Отряд Гранина, о котором в эти дни говорили все на Ханко, был для Любы отрядом Саши. От Саши она впервые услышала фамилию Гранина. С именем этого человека, которого она узнала только здесь, на Ханко, во время войны, для Любы были связаны теперь уже давние дни, когда она ждала возвращения Саши с финского фронта. Возле раненых гранинцев Люба сидела дольше, чем возле других. Она регулярно посылала посылки в отряд. А сегодня отнесла в дивизион мешок молодой картошки для десантников.
Она пришла накануне на огород и увидела, что все кругом разорено. Домик, в котором она прожила с Сашей год, сгорел, на огороде глубокая воронка. Люба долго копалась в воронке и набрала целый мешок молодой, опаленной порохом картошки.
— Спасибо вам, Любушка, за картошку, — отыскав Любу в госпитале, сказал Гранин. — И всем девушкам спасибо за подарки. После первого же боя раздам. Ответы напишут. Вы не в обиде на меня, что не взял я вас в отряд?
— Конечно, в обиде, особенно Катя Белоус. Говорит: «Гранин отсталый человек. По старинке смотрит на женщин: ваше, мол, дело — пеленки и сестрами милосердия служить».
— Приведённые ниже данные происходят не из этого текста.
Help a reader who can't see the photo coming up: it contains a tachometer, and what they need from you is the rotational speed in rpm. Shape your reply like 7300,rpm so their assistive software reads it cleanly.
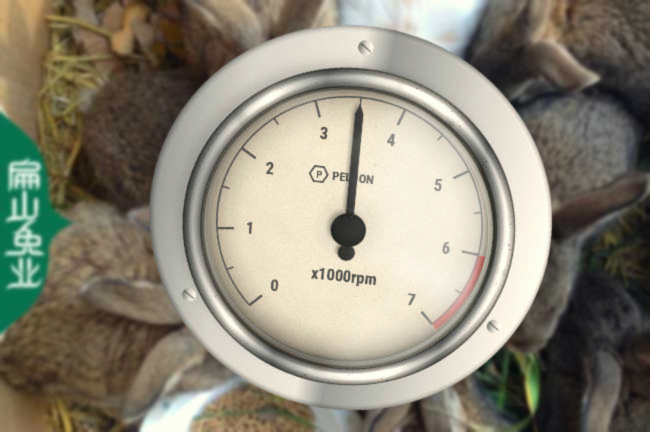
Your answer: 3500,rpm
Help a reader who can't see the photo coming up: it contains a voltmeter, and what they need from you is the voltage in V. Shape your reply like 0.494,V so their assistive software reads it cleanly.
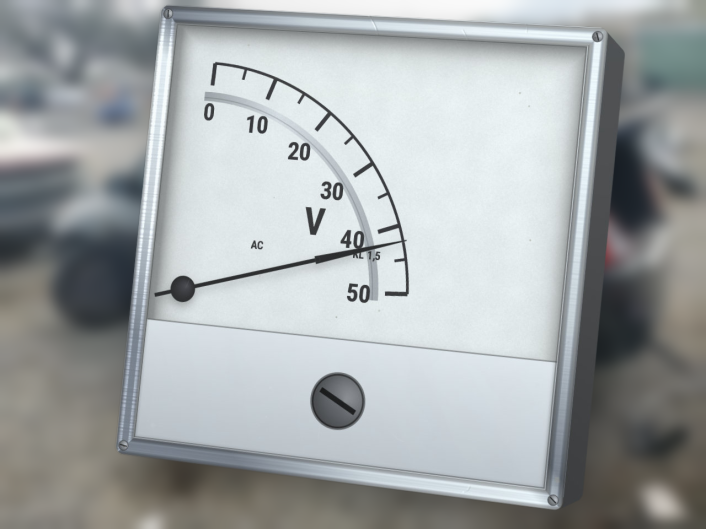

— Зато Восьмого марта и двадцатого каждого месяца ваш верх! — пошутил Гранин. — Как получка — давай отчет, как в госконтроль! А в крестные все же позовите. Геройский у вас будет сынок. Муж ваш ростом выше нашего генерала. В отряде у меня его дружок, тезка и однофамилец. Меньшим зовут, а вашего — большим…
— Позову, Борис Митрофанович. Вот, может, и Саша вернется к тому времени.